Wordsworth frames his views of poetry and the poet in these terms, recognizing that composition embodying real events and feelings can become part of the field of experience for a reader who engages it. As a result, we can both compose experience in life and experience composition in poetry. And knowing in both cases is always artful, charged with creative possibilities and with the moral imperative not to misuse them.

Wordsworth’s interest in travel, his recurrent use of borderers (social outcasts and misfits) as the subjects of his early poetry, and his effort to engage readers with “the real language of men in a state of vivid sensation” (1802 Pref, PW 1: 119) all spring from this epistemology. He recognized that we tend to approach new experiences with a firm set of “pre-established codes of decision” (Adv, PW 1: 106) and that those mental models can trap us. Yet he also believed that our habits of perception, thought, and action could be improved by way of new experiences. This text argues that the keys for him were engagement and participation, which were both initiated and sustained by what he calls “pleasure” in the Preface. As he writes in the Preface, “we have no knowledge … but what has been built up by pleasure, and exists in us by pleasure alone” (Pref,  PW 1: 140). Learning can only take place when the individual opens him or herself to new experiences. And that openness may not be purposive in rational terms, which tend to reduce new experiences to what we aim to get out of them. Excursions, encounters with unfamiliar viewpoints, and surprising moments can be a source of significant learning—if approached with the right state of mind. Wordsworth’s rhetorical task was to create that state of mind in himself and in his readers.

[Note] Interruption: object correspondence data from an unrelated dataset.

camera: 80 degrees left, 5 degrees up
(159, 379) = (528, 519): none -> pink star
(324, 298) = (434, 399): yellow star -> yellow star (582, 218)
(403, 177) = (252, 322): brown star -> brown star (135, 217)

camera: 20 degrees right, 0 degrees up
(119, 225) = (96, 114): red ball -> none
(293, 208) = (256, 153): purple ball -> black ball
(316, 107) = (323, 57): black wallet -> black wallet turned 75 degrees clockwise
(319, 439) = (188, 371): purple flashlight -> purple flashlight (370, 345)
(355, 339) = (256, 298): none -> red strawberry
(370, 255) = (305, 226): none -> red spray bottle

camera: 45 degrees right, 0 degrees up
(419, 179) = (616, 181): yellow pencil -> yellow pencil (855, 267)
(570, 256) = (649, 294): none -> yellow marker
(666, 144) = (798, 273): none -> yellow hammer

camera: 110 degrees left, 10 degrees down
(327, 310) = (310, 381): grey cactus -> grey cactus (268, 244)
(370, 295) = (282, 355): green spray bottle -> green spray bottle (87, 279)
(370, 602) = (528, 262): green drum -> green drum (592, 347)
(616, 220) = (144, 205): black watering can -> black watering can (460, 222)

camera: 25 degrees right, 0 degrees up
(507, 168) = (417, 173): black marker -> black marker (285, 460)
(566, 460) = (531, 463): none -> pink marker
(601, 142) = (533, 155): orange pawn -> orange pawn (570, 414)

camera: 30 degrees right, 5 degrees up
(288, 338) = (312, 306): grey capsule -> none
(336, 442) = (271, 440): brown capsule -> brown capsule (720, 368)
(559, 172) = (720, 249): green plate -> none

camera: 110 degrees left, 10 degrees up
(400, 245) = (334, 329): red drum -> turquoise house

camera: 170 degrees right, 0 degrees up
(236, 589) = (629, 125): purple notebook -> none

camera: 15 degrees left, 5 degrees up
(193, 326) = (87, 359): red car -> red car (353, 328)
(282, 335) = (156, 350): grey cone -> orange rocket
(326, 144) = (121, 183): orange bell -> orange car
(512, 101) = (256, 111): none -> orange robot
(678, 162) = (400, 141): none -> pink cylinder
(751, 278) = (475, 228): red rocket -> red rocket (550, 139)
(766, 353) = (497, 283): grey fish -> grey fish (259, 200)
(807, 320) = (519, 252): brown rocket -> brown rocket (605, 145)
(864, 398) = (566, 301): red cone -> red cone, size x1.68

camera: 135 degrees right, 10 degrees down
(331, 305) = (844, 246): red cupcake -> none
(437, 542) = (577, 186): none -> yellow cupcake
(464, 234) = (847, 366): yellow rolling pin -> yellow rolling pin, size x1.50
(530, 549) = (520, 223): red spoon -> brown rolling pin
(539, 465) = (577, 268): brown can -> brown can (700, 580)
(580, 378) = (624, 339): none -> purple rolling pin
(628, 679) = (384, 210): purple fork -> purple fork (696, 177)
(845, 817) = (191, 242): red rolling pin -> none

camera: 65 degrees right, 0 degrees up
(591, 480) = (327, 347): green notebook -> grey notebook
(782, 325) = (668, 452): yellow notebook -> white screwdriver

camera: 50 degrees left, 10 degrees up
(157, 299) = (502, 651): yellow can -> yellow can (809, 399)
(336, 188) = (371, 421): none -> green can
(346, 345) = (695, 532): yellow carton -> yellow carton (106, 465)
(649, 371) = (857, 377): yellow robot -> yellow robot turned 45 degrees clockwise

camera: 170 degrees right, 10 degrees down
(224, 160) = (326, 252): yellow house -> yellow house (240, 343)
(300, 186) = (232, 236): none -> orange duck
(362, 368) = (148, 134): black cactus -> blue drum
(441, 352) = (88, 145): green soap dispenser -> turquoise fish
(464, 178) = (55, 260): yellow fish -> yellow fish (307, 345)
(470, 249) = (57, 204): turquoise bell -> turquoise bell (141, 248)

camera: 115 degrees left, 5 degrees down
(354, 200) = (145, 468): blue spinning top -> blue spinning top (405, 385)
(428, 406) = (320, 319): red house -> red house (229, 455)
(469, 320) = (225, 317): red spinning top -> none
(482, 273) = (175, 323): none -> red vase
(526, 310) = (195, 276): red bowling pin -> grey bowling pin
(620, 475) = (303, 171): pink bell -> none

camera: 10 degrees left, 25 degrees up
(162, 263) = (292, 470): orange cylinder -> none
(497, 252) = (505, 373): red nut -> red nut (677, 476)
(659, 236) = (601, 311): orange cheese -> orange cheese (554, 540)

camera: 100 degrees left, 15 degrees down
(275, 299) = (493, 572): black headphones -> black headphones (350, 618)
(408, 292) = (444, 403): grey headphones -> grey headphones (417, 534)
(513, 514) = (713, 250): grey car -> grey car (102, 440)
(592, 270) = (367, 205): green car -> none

This text makes no attempt to complete or close the discussions of Wordsworth that it opens. Instead it seeks to provide a helpful context and useful critical tools for further inquiry. By articulating the representation-based model of knowing that informs Wordsworth’s discourse experiments, and grounding it in his obviously powerful personal engagement with the natural world and the rhetorical tradition that formed the center of his education, I aim to provide a starting point for more fruitful discussions of his literary theory, his philosophy, his educational ideas, his social and moral purposes, and his poetic and rhetorical strategies for reaching an audience. And within the broader context provided by Berman, I also suggest that Wordsworth’s insights are worth considering as we reshape academic and cultural views of knowing in our own day and age.